> [To do]:
(1) Name the predecessors that the Gaga essay places among "the loftiest" of hers.
(2) According to the Gaga essay, when did the wait end?
(3) Duplicate the part of the Gaga essay starting at "That wait is" and ending at "ever do it.".

> [Excerpted text]:
>>>

As Robert Sheffiled wrote, it’s “hard to remember a world where we didn’t have Gaga.” Her arrival has become such a hardpoint in the culture of the 21st century, a true before and after moment, and the bastion of recession pop. She carried the evolution of the artist in the digital age away from clicking on a MySpace page to memeing her latest runway outfit and referencing her music videos in comment sections. In my mind, she has always been destined to go down as one of the greats. But, to truly place her next to the loftiest of her predecessors – the Kylies, Jacksons and Madonnas – has required her to maintain the innovation she broke through with, and to build the discography to match theirs.
That wait is over. It ended at 1am PST on the 19th April 2025, when she closed her Coachella week 2 headliner and proved that we hadn’t all been imagining the one from the week before. It’s one thing to still be pulling crowds 20 years into the business, but to be wowing on the scale that she is, somehow reaching highs never seen before, yet still winking that “you haven’t seen anything yet”, is final proof that she is one of the greatest to ever do it.
There’s a lot of familiarity between Mayhem and Madonna’s Confessions On A Dance Floor, both records drawing from their creators roots, the sounds that made them a hit in the first place, and coming attached with culture-defining tours. What we might be about to witness with The Mayhem Ball might leave the world we know now unrecognisable.
“She’s not here to save the world. She points steadfast towards the apocalypse, and tells you to dance.”
Then again, we’re living in times where previous weeks regularly seem unrecognisable by the Wednesday after. Gaga is making music made for this age. She’s explicit in her intentions – this album isn’t here to recreate past success, it’s here to renew old vows, and remind us of the power of Mother Monster’s liberation-through-massive-gay-beats manifesto. It’s a soundtrack for personal chaos, and the drawl of surviving in the world we find ourselves in. She’s not here to save the world. She points steadfast towards the apocalypse, and tells you to dance.
We’re past the point of comfort, or pretending that things aren’t as serious as they are. We need something gayer than ever before to cling on to in the fight against the fascists. Mayhem is a songbook of desire, loss and chaos. An expression of her near-fundamentalist desire to find happiness in performance, matched with the turmoil of stardom and what it has taken her to reach this point. A story that translates onto where the world is right now, as we come to terms with just how much is changing, and how hard the future is going to be. Its musicality collages both territories well-worn and those unexplored, all dressed to serve c**t on the dancefloor, or to be sung in front of your bedroom mirror. It is at once everything that we love Gaga for and everything that she has become. A pop symphony that only one of the greatest of all time could pull off, and it’s just in time. We’ve never needed her more.

<<<

> [Data section]:
>>>

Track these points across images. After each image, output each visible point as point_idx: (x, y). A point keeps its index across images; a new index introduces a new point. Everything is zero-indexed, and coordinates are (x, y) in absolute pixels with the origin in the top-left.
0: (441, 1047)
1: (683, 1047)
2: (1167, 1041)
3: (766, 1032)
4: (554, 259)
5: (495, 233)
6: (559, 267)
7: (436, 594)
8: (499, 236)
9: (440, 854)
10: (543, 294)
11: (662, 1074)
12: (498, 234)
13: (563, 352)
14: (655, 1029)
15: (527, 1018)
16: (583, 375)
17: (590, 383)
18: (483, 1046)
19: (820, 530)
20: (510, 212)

<<<
>>>

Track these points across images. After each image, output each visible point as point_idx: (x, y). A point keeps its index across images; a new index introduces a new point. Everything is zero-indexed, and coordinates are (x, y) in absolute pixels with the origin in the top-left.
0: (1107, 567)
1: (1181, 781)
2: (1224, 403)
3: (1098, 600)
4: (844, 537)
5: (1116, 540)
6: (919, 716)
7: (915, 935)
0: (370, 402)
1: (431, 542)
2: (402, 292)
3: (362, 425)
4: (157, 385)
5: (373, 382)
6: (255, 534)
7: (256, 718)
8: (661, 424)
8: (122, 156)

<<<

> [Task-by-task answers]:
(1) The Kylies, the Jacksons and the Madonnas

(2) At 1am PST on the 19th April 2025, when she closed her Coachella week 2 headliner.

(3)
That wait is over. It ended at 1am PST on the 19th April 2025, when she closed her Coachella week 2 headliner and proved that we hadn’t all been imagining the one from the week before. It’s one thing to still be pulling crowds 20 years into the business, but to be wowing on the scale that she is, somehow reaching highs never seen before, yet still winking that “you haven’t seen anything yet”, is final proof that she is one of the greatest to ever do it.